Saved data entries
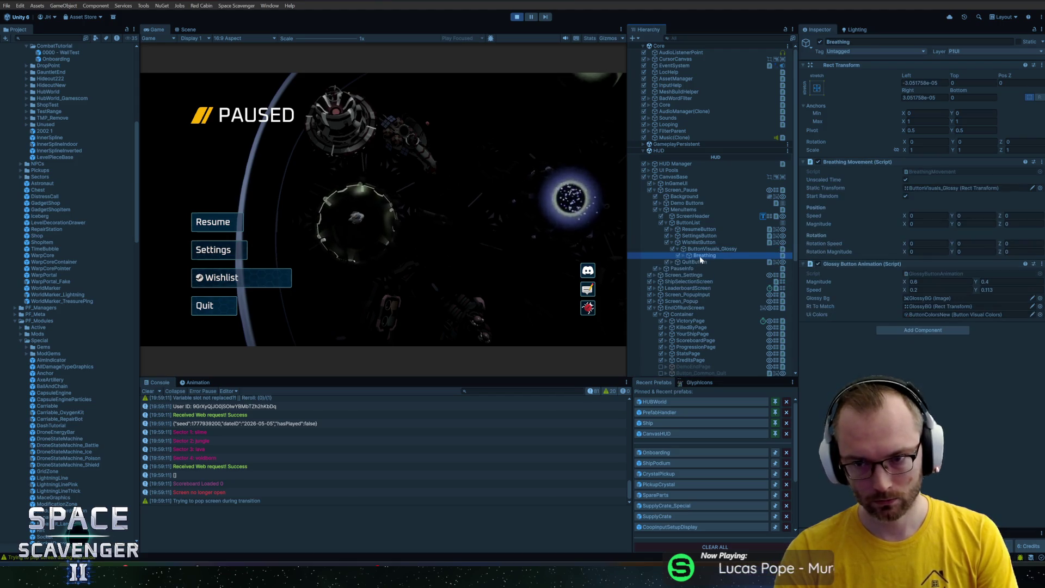
key(Up)
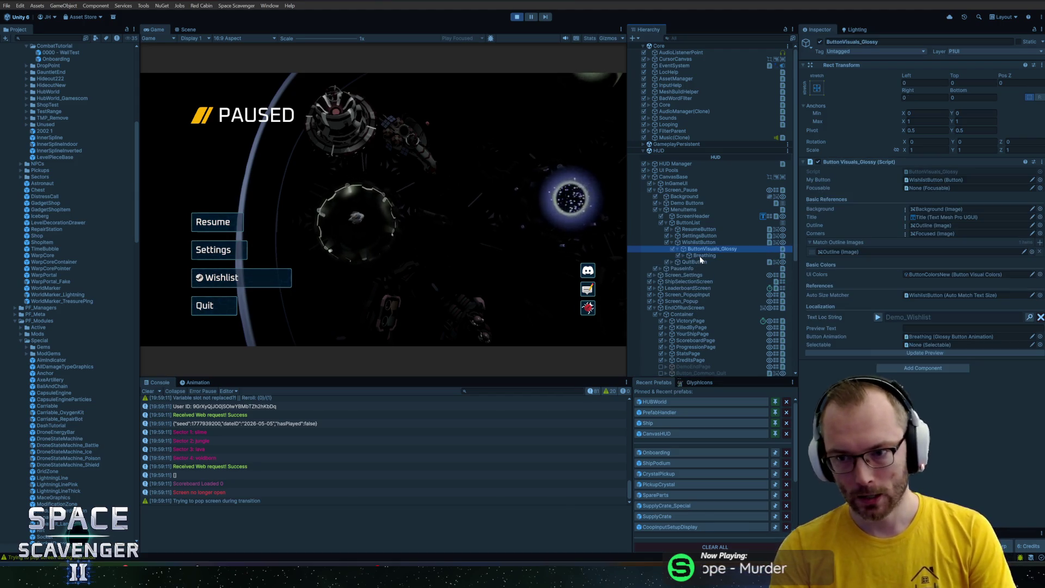
key(Down)
key(Right)
key(Down)
key(Down)
key(Down)
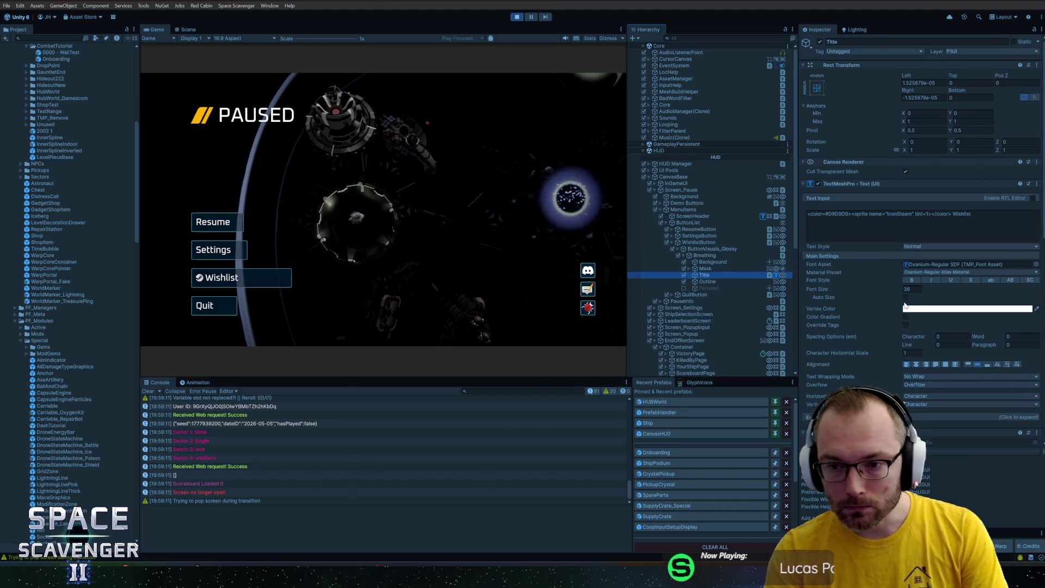
scroll(913, 314, down, 5)
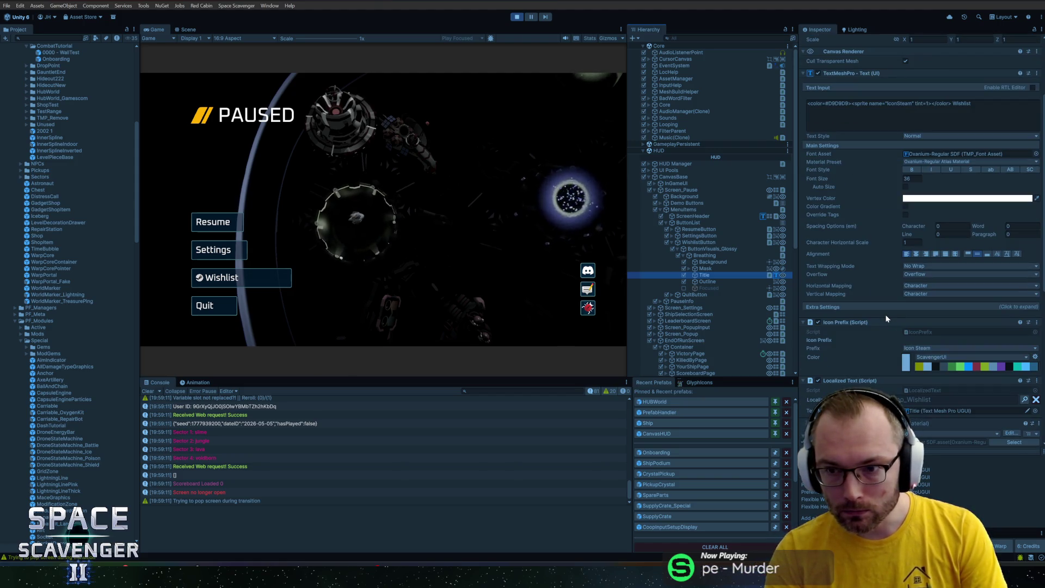
scroll(900, 287, down, 5)
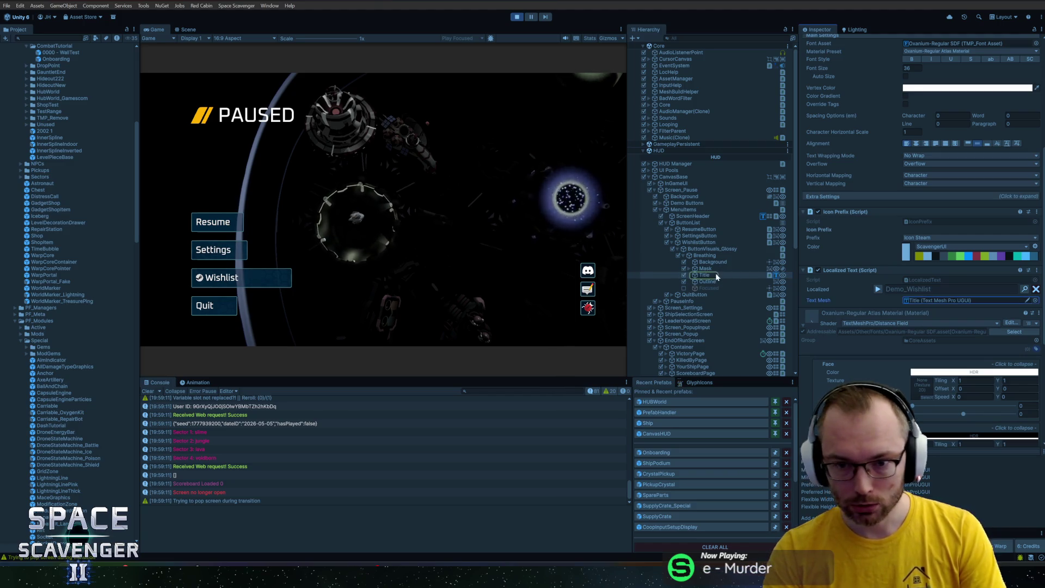
scroll(880, 247, up, 1)
scroll(879, 243, up, 8)
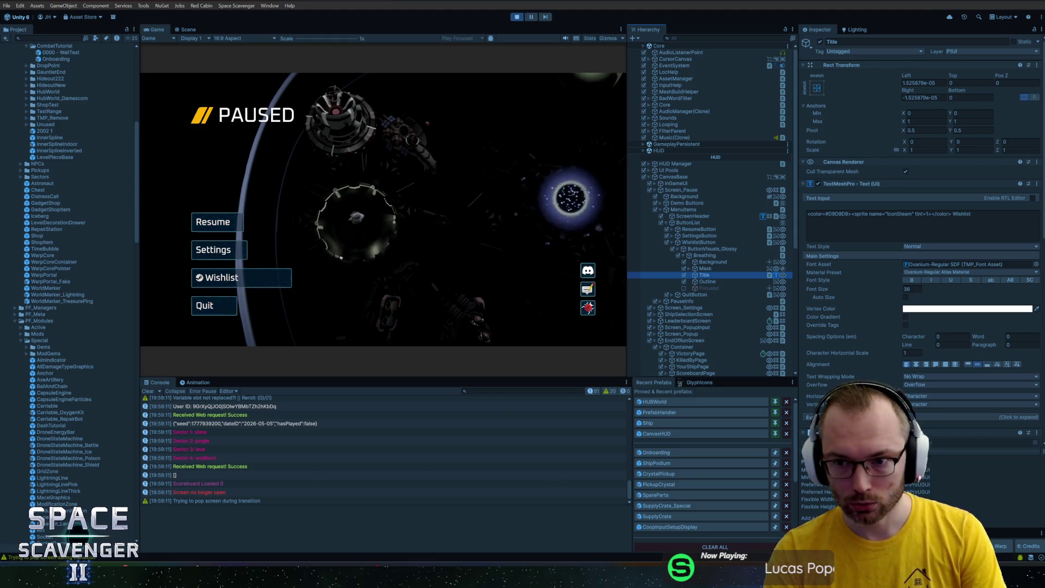
click(991, 215)
key(BackSpace)
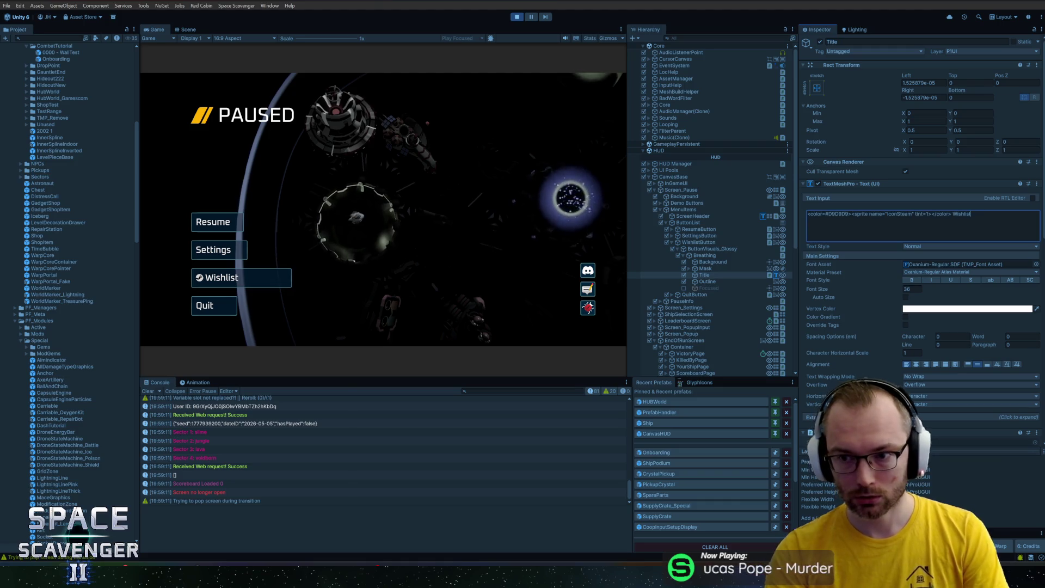
text(t)
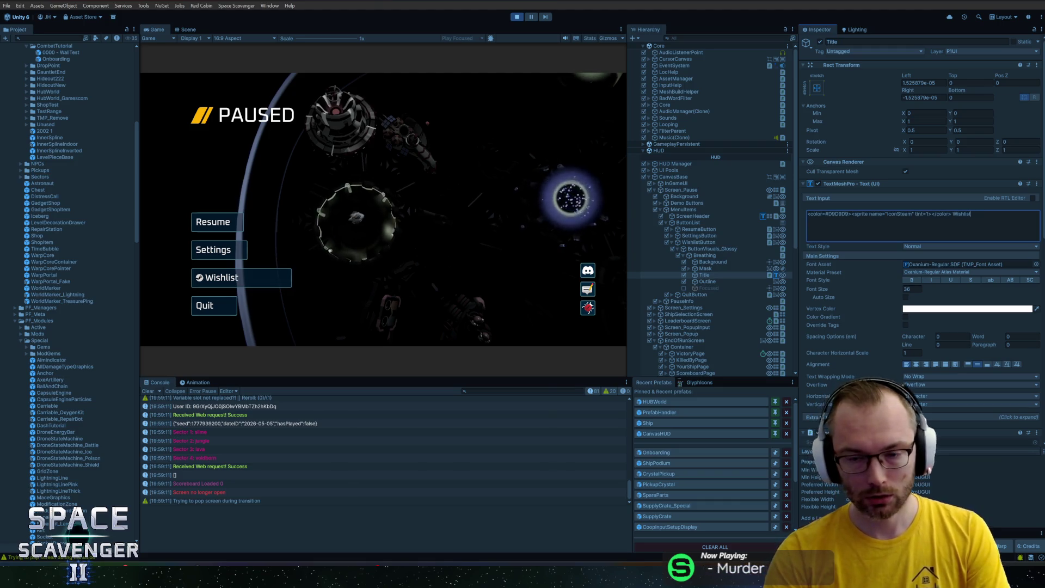
click(700, 243)
scroll(900, 383, down, 3)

## To do
Copy out, from the records above, every line that holds the string "scroll".

## Result of the exercise
scroll(913, 314, down, 5)
scroll(900, 287, down, 5)
scroll(880, 247, up, 1)
scroll(879, 243, up, 8)
scroll(900, 383, down, 3)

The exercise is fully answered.